Knowledge Vault (Powered by TiDB Zero)
Overview
Knowledge Vault is a Long-Term Memory module for AI Agents, powered by TiDB Vector Search (RAG).
Traditional agent memory (context window) is ephemeral and limited. Knowledge Vault allows agents to:
- Store: Ingest documents, notes, and facts as vector embeddings.
- Retrieve: Semantically search for relevant information based on user queries ("RAG").
- Remember: Access unlimited historical context without overflowing the LLM prompt.
Why use this?
- Infinite Recall: Store millions of documents without confusing the agent.
- Contextual Relevance: Find exact paragraphs related to a question, not just keywords.
- Privacy: Keep your knowledge base private in your own TiDB Cloud instance.
Prerequisites
- TiDB Cloud (Serverless): With Vector Search enabled.
- Embedding Model: Requires
GEMINI_API_KEY(or compatible).
🔐 Security & Provisioning
This skill operates in two modes:
- Bring Your Own Database (Recommended): Set
TIDB_HOST,TIDB_USER,TIDB_PASSWORDenvironment variables. The skill will use your existing database. - Auto-Provisioning (Fallback): If no credentials are found, the skill calls the TiDB Zero API to create a temporary, ephemeral database for you. It caches the connection string locally (
~/.openclaw_knowledge_vault_dsn) to persist memory across runs.
Installation
1. Add to TOOLS.md
- **knowledge-vault**: Store and retrieve knowledge using vector search.

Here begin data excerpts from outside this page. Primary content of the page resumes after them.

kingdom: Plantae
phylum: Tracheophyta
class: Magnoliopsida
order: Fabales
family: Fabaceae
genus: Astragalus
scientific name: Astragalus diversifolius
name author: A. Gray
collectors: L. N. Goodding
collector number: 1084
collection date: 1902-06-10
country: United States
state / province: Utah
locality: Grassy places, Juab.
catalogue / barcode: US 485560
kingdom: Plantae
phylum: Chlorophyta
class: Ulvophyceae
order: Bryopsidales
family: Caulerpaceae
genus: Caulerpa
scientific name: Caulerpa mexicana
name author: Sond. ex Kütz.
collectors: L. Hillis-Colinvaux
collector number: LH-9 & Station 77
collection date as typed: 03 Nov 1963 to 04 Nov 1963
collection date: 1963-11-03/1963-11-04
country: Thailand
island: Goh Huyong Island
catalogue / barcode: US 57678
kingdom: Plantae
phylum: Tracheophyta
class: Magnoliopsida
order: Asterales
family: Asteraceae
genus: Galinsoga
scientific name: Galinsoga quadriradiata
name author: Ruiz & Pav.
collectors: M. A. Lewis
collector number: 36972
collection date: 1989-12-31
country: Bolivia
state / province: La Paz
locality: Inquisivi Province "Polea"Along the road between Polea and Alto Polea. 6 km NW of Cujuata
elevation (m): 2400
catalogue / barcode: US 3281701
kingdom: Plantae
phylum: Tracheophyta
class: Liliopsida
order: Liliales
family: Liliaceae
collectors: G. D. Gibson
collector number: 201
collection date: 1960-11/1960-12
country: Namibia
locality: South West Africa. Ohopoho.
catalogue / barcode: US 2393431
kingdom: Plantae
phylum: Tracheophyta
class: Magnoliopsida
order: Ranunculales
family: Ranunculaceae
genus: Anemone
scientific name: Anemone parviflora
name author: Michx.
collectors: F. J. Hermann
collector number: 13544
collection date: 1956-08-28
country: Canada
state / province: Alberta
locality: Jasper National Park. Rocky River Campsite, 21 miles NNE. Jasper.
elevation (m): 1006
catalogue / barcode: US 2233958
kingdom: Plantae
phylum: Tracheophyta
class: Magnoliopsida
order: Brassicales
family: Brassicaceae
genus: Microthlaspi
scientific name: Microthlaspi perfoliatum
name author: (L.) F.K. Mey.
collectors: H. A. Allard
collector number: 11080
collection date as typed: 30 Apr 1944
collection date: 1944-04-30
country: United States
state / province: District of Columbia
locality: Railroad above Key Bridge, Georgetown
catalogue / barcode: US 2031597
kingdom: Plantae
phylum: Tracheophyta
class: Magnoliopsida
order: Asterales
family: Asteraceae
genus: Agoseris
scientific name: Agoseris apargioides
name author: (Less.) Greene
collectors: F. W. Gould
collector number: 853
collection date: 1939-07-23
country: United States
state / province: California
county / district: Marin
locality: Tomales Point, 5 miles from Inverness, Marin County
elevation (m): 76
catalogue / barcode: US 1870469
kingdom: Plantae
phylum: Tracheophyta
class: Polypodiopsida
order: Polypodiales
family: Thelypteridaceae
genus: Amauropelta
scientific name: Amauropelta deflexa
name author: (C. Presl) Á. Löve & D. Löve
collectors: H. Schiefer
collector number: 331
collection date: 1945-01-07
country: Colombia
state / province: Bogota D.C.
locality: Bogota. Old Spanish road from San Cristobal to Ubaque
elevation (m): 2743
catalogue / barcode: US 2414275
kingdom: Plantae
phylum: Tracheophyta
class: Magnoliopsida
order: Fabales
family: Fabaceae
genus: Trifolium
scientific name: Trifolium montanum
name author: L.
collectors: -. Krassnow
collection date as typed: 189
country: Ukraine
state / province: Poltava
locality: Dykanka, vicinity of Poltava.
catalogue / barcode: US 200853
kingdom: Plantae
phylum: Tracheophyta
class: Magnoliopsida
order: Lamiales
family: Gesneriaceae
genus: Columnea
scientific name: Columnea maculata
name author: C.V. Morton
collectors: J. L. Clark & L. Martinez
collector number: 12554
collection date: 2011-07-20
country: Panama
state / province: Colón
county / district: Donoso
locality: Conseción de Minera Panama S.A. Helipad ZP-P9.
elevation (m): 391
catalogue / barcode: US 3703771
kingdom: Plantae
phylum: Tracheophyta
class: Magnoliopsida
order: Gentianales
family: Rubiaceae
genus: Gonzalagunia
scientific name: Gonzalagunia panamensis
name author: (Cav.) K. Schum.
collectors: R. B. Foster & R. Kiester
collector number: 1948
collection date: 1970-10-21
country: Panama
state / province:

- **Location:** `{baseDir}/skills/knowledge_vault/SKILL.md`
- **Command:** `python {baseDir}/skills/knowledge_vault/run.py --action search --query "<QUESTION>"`
2. Add to AGENTS.md (Protocol)
Copy PROTOCOL.md.
Usage
- Add Knowledge:
python {baseDir}/run.py --action add --content "The user prefers spicy food but is allergic to peanuts." - Search (RAG):
python {baseDir}/run.py --action search --query "What are the user's dietary restrictions?"